The author of this paper try to highlight the fact that results of our experiment always depend on methods, and like first reading, it verifies that a combination of multiple methods should be used. It also mentions the important fact that the results of a study should not be interpreted in isolation. Researcher should always consider other evidences and studies on the same research question.

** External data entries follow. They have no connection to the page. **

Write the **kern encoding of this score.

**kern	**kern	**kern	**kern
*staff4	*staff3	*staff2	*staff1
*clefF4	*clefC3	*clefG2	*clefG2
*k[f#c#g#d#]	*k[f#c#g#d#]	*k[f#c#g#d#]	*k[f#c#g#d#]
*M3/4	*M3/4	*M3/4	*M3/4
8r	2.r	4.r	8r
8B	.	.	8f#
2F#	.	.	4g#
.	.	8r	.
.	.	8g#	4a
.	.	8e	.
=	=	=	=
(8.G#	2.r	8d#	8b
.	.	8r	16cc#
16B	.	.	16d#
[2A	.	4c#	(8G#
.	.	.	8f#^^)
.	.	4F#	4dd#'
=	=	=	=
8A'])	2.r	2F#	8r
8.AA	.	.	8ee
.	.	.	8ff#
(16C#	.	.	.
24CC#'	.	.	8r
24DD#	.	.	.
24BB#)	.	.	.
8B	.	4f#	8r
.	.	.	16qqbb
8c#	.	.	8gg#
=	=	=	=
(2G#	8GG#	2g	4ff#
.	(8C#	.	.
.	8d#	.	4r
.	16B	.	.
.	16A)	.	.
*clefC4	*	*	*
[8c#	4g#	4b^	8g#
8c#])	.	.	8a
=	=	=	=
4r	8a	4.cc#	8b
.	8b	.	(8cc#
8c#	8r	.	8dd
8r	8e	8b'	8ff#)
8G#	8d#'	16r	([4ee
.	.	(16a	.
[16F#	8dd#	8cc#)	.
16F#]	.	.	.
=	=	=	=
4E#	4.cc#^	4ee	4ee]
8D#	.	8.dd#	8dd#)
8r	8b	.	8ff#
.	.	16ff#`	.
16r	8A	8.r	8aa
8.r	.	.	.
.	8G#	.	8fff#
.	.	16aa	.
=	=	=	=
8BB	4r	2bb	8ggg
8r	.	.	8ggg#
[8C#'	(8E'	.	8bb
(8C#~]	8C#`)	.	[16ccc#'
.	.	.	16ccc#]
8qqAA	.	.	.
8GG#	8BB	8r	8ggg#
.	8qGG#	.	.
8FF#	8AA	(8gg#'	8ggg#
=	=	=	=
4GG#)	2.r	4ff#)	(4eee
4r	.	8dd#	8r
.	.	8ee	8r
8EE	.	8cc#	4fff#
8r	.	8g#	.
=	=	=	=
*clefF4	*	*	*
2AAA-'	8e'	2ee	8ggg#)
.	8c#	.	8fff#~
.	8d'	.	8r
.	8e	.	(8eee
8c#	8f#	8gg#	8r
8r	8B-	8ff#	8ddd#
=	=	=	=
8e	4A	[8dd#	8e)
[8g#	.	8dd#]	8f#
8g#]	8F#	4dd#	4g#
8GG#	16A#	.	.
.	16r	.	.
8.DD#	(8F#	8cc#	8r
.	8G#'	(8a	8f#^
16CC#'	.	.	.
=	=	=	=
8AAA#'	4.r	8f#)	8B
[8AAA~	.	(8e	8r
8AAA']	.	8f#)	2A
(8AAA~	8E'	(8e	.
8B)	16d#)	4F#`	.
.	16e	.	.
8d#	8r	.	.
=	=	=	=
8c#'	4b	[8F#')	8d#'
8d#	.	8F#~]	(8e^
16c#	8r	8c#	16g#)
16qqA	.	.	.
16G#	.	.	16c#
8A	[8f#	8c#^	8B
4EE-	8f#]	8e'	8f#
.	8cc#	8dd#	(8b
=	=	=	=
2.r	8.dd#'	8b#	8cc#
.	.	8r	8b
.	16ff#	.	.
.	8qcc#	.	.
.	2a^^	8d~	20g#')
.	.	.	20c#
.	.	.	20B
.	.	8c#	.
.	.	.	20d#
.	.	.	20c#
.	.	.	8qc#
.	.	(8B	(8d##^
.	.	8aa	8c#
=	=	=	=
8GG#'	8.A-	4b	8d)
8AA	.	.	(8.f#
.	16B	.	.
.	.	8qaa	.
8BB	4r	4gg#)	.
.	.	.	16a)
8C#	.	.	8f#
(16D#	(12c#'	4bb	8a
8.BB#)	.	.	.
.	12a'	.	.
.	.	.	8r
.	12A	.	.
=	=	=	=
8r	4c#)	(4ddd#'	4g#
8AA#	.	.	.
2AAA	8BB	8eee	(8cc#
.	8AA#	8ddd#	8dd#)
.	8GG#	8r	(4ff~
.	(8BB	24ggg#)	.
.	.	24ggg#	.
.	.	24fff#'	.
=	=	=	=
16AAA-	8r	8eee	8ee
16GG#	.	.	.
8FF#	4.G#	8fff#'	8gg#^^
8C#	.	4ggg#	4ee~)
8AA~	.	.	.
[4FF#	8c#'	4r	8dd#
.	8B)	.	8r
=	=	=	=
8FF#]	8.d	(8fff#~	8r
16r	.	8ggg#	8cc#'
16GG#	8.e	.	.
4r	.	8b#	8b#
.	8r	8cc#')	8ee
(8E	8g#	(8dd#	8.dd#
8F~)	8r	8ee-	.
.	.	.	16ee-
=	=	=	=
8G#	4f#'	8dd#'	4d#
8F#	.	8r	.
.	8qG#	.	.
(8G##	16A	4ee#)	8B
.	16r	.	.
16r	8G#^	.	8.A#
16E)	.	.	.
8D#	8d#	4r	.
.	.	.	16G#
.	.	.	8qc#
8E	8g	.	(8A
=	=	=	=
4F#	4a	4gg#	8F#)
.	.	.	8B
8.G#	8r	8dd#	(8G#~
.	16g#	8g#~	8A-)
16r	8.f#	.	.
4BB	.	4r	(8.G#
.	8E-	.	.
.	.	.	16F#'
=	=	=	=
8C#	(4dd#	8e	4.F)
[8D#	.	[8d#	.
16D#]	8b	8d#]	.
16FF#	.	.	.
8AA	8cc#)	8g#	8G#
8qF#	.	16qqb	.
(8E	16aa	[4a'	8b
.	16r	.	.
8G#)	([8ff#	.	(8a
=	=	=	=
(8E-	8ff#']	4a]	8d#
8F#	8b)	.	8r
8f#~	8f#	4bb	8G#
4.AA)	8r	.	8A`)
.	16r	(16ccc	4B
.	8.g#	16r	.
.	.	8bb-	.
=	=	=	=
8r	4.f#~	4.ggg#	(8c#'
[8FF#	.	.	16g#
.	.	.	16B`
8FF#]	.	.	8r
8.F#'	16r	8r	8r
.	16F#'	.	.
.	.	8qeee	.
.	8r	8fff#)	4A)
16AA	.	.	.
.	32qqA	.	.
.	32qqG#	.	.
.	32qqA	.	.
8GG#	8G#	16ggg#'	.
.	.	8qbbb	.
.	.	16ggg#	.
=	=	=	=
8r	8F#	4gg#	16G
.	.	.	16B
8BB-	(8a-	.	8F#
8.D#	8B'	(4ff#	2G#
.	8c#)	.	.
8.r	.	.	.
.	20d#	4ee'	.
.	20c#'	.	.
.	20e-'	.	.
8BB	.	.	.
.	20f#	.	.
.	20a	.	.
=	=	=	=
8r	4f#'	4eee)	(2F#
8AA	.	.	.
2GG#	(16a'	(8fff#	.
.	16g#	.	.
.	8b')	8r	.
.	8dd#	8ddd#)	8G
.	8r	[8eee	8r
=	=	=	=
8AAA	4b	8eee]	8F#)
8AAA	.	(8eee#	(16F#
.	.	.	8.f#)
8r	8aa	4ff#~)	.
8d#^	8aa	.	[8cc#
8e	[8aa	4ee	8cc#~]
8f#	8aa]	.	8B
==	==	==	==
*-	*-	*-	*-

3-2In the 3rd reading, the author mentions some conceptual models of CSCW which are largely descriptive and then talks about her framework, which is currently descriptive as well, but supposed to be more developed by further investigation. She defends her model of “coordinated action” by claiming that it frees us from having to decide on only one common field of work and one “clear-cut goal”. She also mentions that they chose the word “action” to emphasize the importance of goal-directedness implied by the word “work”. MoCA has 7 dimensions as following:

  1. Synchronicity: According to Johansen’s matrix, it concerns a continuum of coordinated action ranging from being conducted synchronously, or at the same time, to asynchronously, or at different times.
  2. Physical Distribution: Again similar to Johansen’s matrix, this continuum concerns that if all actions are occurring in the same geographic location or at different places. It emphasizes that working from different locations for a long time will definitely be a big problem.
  3. Scale: Addresses number of participants involved in collaboration. Because a lot of articulation work needs to be done to organize members of a teamwork.
  4. Number of Communities of Practice: It focuses specifically on the notion of different cultural communities, so that when people from different disciplines come together and want to collaborate, how could we manage and resolve these differences.
  5. Nascence: Discusses Unstablished v.s. established coordinated actions.
  6. Planned Permanence: It refers to planned or intended permanence which is less addressed in similar works and it’s important because it’s usually impossible to say until when a coordinated action will continue and also hard to say when things are at a stable situation.
  7. Turnover: Refers to the rapidity with which participants enter and leave. This dimension cover collaborations that range from closed, private collaborations where participants leave slowly, if at all, to collaborations that are fully open and public so that might have many participants.

You can watch her presentation about this work in Stanford seminar:
https://www.youtube.com/watch?t=1&v=bQLvPhnEvyY

As a new researcher in software engineering areas, I found the first reading surprisingly useful. It drew a comprehensive picture of the art of doing empirical research in software engineering, however many key points of this reading is not just limited to this area. It elegantly shows us how to propose a valid and valuable research question as the key starting point of doing research. Then describes what to consider when looking for an answer to this question and emphasizes that the way we think and our philosophical expectations and stances will have a considerable impact on potential answers. Then highlights the importance of having a theory which is like a lens through which the world is observed. Then provide nice information about various empirical methods in software engineering and how they could be combined together to compensate each other’s shortfalls. And finally provides information about how to collect data and how to validate results based on the stance and method we have used. The second reading also does same effort and in some cases provide more details on methods which the first reading didn’t discuss in-depth. It also reminisces me how closely interconnected social sciences and collaborative software engineering topics are. Finally, the final reading represents a framework of coordinated action which tries to add more value to related works and models around CSCW studies by discussing some aspects (dimensions in the author’s words) that were less focused by other works while addressing many useful works that have been done in the past.